Olhou para frente e lá estava ele.
- Você sempre fugindo.
- E você sempre me encontrando.
- Nem sempre. Queria ter te encontrado antes.
- Pra quê? Pra me convidar pro seu casamento? Ou pro batizado dos seus filhos? - Ela estava furiosa.
- Não! Pra gente conversar, você me deve isso. Não pode fingir que nada aconteceu. Mesmo que se passem dez, vinte, trinta anos! - Ele também estava furioso. 
As poucas pessoas que estavam no local olharam, sem conter o espanto. Ambos respiram fundo. Ficaram calmos. Não precisaram falar nada e seguiram para a lanchonete. Encostaram os carrinhos. Ele buscou dois cafés expressos. O silêncio ainda imperou por mais alguns minutos.
- Então, o que você quer me dizer?
- Eu só não quero que você negue que existiu algo entre nós. A gente era amigo e agora você ignora isso como se...
- Como se o que? Eu gostava de você, você sempre soube disso, mas quem ignorou alguma coisa foi você! Dez anos atrás você me ignorou, ignorou meus sentimentos... E agora quem age como se nada tivesse acontecido é você.
- O que você queria que eu fizesse?
- Que ficasse comigo. Que namorasse, que casasse, que provasse que não daríamos certo juntos! Queria que você percebesse que tínhamos que viver algo, que sou eu quem saberia te fazer feliz!
- Pra estragar a amizade que a gente tinha? É isso o que você queria? Você ia fugir de qualquer jeito...
- Realmente, eu fugi. Eu sai da cidade, morei fora, conheci lugares, pessoas incríveis... Eu fugi de tudo isso pra perceber que, no fim, tudo o que eu sempre quis esteve aqui o tempo todo. E o que é pior: encontrar com tudo o que eu sempre quis no supermercado, numa quinta-feira à noite, e descobrir que tudo o que eu sempre quis está casado com outra e que essa outra leva a vida que eu sempre quis ter. 
- Olha, eu... - Ele não sabia o que dizer.
Ela se levantou, estava com os olhos lacrimejando. Sabia que ia pagar suas compras, chegar atordoada em casa, arrumar as coisas de qualquer jeito, tomar um banho e chorar no chuveiro, deitar e chorar na cama, até adormecer. Como nos tempos em que se conheceram.
- Não precisa dizer nada. A gente não escolhe o nosso destino, nem pode fugir dele. Por mais que a gente fuja, ele sempre encontra a gente. E você não é meu destino.
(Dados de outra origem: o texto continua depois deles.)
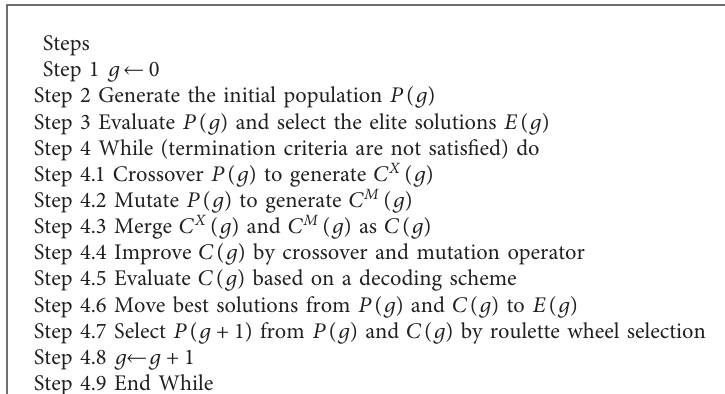
Figure 5: Impacts of the GA parameters on solutions. (a) Objective value of GA. (b) Tuning of stall generation. (c) The effect of population sizes ( ρ ) on makespan versus computation time. (d) The outperformed regions of combinations of crossover fraction and mutation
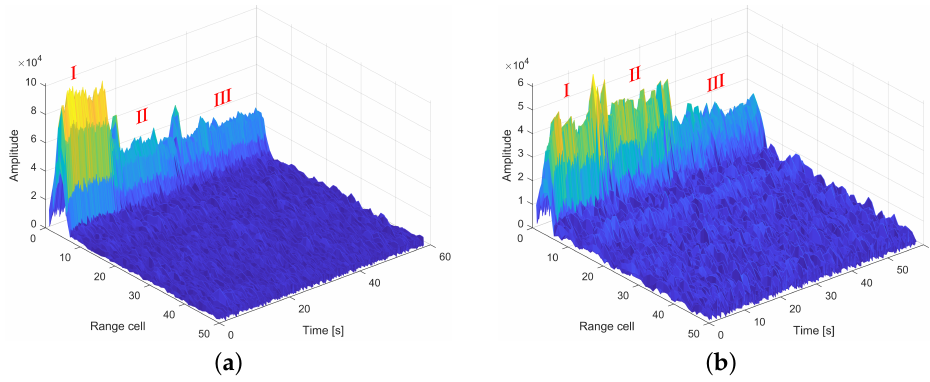
Figure 14. Correlation peak results for dataset 1 ( a ) LHCP1 ( b ) LHCP2.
Ela deu as costas. Puxou o carrinho e foi até o caixa pagar suas compras. Já estava atordoada. Chovia e fazia frio. Ela chegou em casa molhada. A água da chuva se confundia com as lágrimas no rosto. Decidiu que ia fazer diferente. Esquentou um pouco de água e fez um chá. Olhou pela janela e viu a chuva cair. Ela sabia que fez o que precisava ser feito. A cena no supermercado ficou reprisando na sua mente, como um capítulo de filme no modo repeat
"Você não é o meu destino", pensou antes de cair em sono profundo. E esquecer.